¿Qué te hace llorar de felicidad?
Pocas han sido las veces que he podido llorar de felicidad. No porque sea una mujer dura de esas a las que no les afecta nada, pero yo, cuando a alguien cercano a mi, me ha contado algo que le ha pasado muy bonito, como mi madre, cuando me llamó para decirme que su décimo había sido premiado en la lotería. No lloré. Reí y salté de alegría. Me alegré por ella hasta que, para su desgracia, lo de poder cobrar el número se convirtió en un problema arduo y difícil. Pero esa es otra historia, tal vez la cuente el día que me pregunten qué me hace cabrearme como una mona. Entonces ahí habrá relato del décimo.
La primera vez que recuerde llorar de felicidad fue cuando aprobé las oposiciones. Llevaba un montón de años intentándolo, aprobando una primera parte, fracasando en la segunda, aprobando sin conseguir llegar a la nota de corte…en fin.
Mi madre llevaba un mes y tres días fallecida. El exámen fue un 17 de abril y yo no pensaba acudir. Me animó mi marido y me dijo que yo nunca me había rendido con nada y, como ese argumento me pareció una soberana memez, porque uno siempre tiene derecho a elegir si quiere ir a un sitio a pasarlo mal o no, pues como digo, como ese argumento le hizo aguas, probó con decirme que yo siempre iba con dos amigas a las que llevábamos en el coche. Y que las iba a dejar tiradas. Entonces decidí ir. El peso de la amistad desequilibró la balanza. El examen se retrasó por lo menos dos horas o más. Yo estaba anestesiada.
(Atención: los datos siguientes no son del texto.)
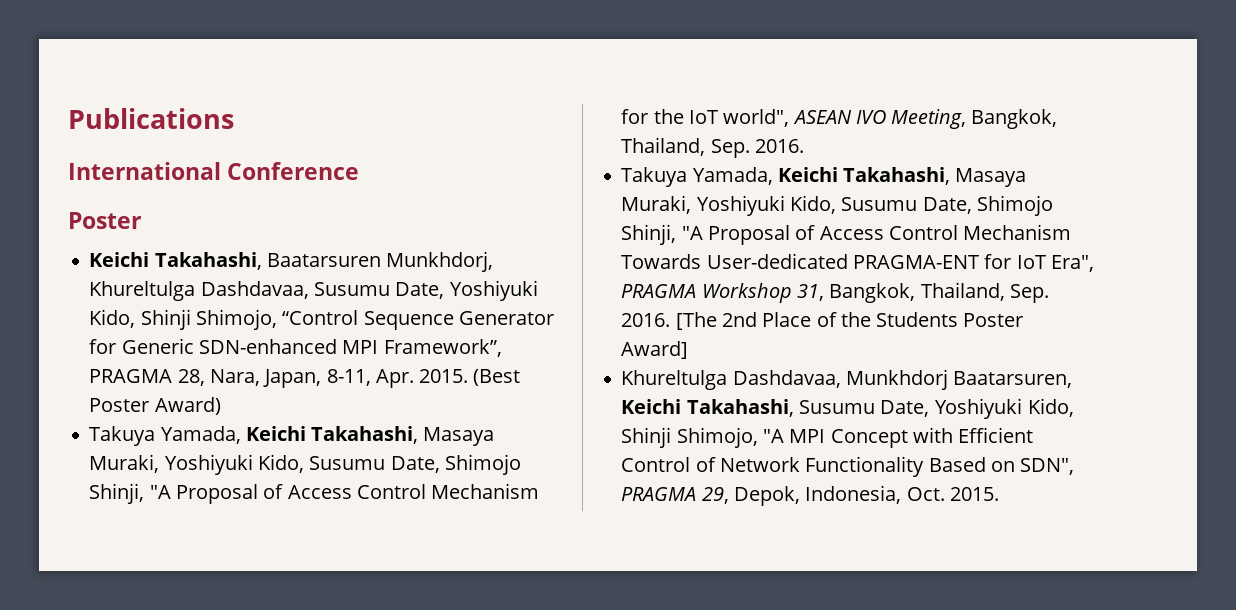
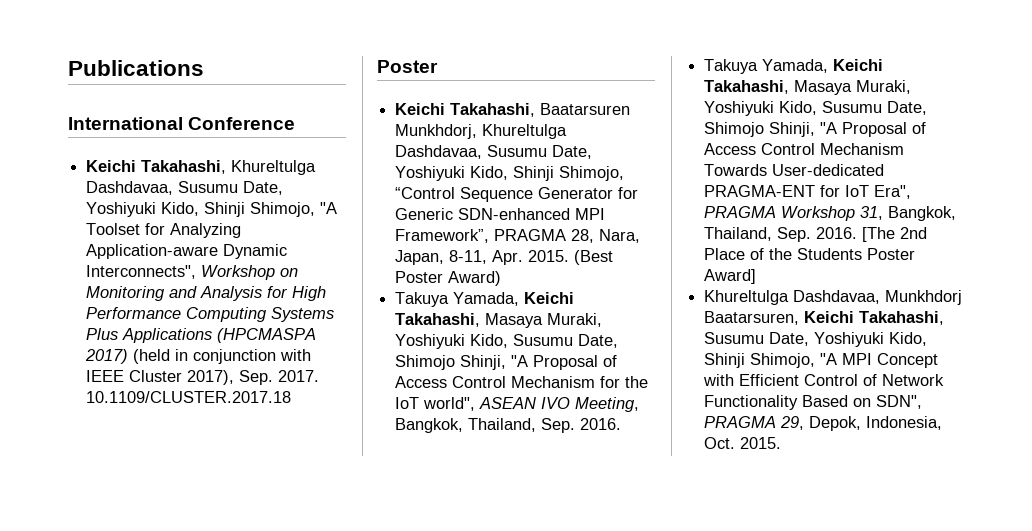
(360, 171) none -> [86,160,317,175] [86,181,284,195] [86,202,338,217] [86,223,242,238] [86,244,288,259] [86,265,299,280] [86,286,327,301] [86,307,335,322] [86,328,317,343] [85,349,312,364] [86,370,320,385] [86,391,292,403] // Keichi Takahashi, Khureltulga Dashdavaa, Susumu Date, Yoshiyuki Kido, Shinji Shimojo, "A Toolset for Analyzing Application-aware Dynamic Interconnects", Workshop on Monitoring and Analysis for High Performance Computing Systems Plus Applications (HPCMASPA 2017) (held in conjunction with IEEE Cluster 2017), Sep. 2017. 10.1109/CLUSTER.2017.18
Mi madre había muerto y en mi cuerpo no cabía otra sensación que la del luto.
Total, que tras realizar el examen y con un montón de tiempo de espera de por medio, salen los resultados finales. Más de un año de espera. El Ministerio es el caracol de los ministerios en general. Me había quedado en el puesto 41 de 139. Podía elegir dónde ir.
Cuando fuimos a la toma de posesión, mientras firmábamos los papeles, una amiga me hizo una foto. Salgo llorando como una magdalena. Estaba feliz como una perdiz. Lo había conseguido a pesar de todo. Con mis hijos, mi marido, mi casa, mi madre, el autismo…Una compañera me dijo que era leyenda. Y me reí. Pero me reí porque solo yo sabía lo que me había costado.
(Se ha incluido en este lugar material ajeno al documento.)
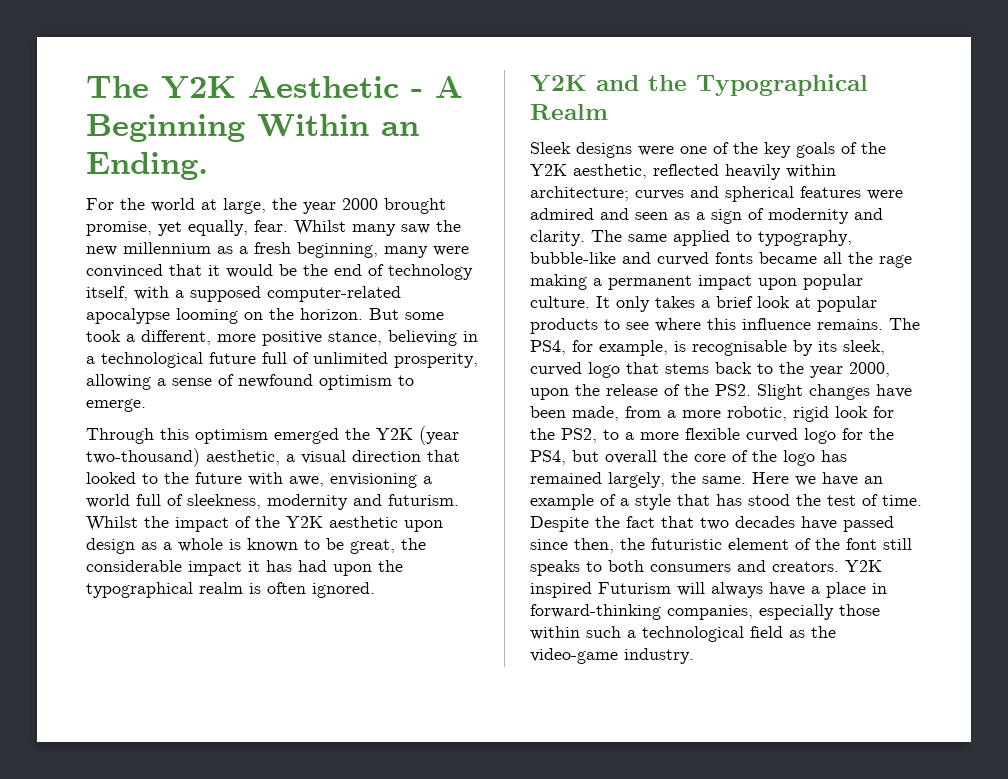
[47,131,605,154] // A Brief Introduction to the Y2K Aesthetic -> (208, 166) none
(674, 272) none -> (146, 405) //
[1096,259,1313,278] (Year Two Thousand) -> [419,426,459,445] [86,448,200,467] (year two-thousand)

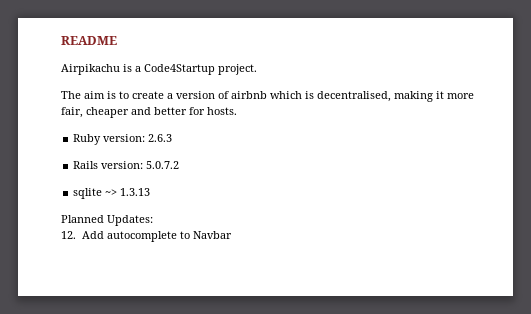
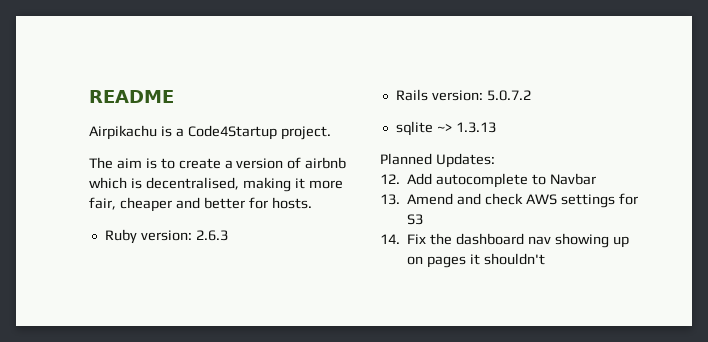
(232, 235) none -> [380,193,638,208] [407,214,424,225] [380,233,629,248] [407,253,545,268] // 13. Amend and check AWS settings for S3 // 14. Fix the dashboard nav showing up on pages it shouldn't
Otro momento en el que lloré mucho fue al año siguiente. Era la orla de mi hija. Por fín acababa su etapa escolar y el instituto y veíamos allí, en el escenario, el preludio de la vida adulta. He de decir que cuando ella salió el público se volcó con ella. Muchos no sabían que ella era autista, pero los que sí, gritaron como locos. Al salir cada alumno ponían una música distinta, de piano, muy elegante todo. Cuando pisó ella el escenario, comenzó a sonar My Way. Era la canción que mi madre eligió para despedirse. Quería que se la pusieran en su entierro. Entonces me puse a llorar como una niña chica. Sentí su presencia allí, ella que amaba tantísimo a sus nietos, con lo que le hubiera encantado estar ese día sentada a mi lado, había muerto. Al principio pensé que la vida es muy injusta pero luego, durante el rato que duró la canción, supe que era una forma de decirme que estaba allí y que no se estaba perdiendo nada. Abracé aquél momento, sentí que no quería perderme ningún detalle porque no quería olvidar nada y entonces abrí los brazos para abrazar a mi hija que venía hacia mí con unas rosas en la mano.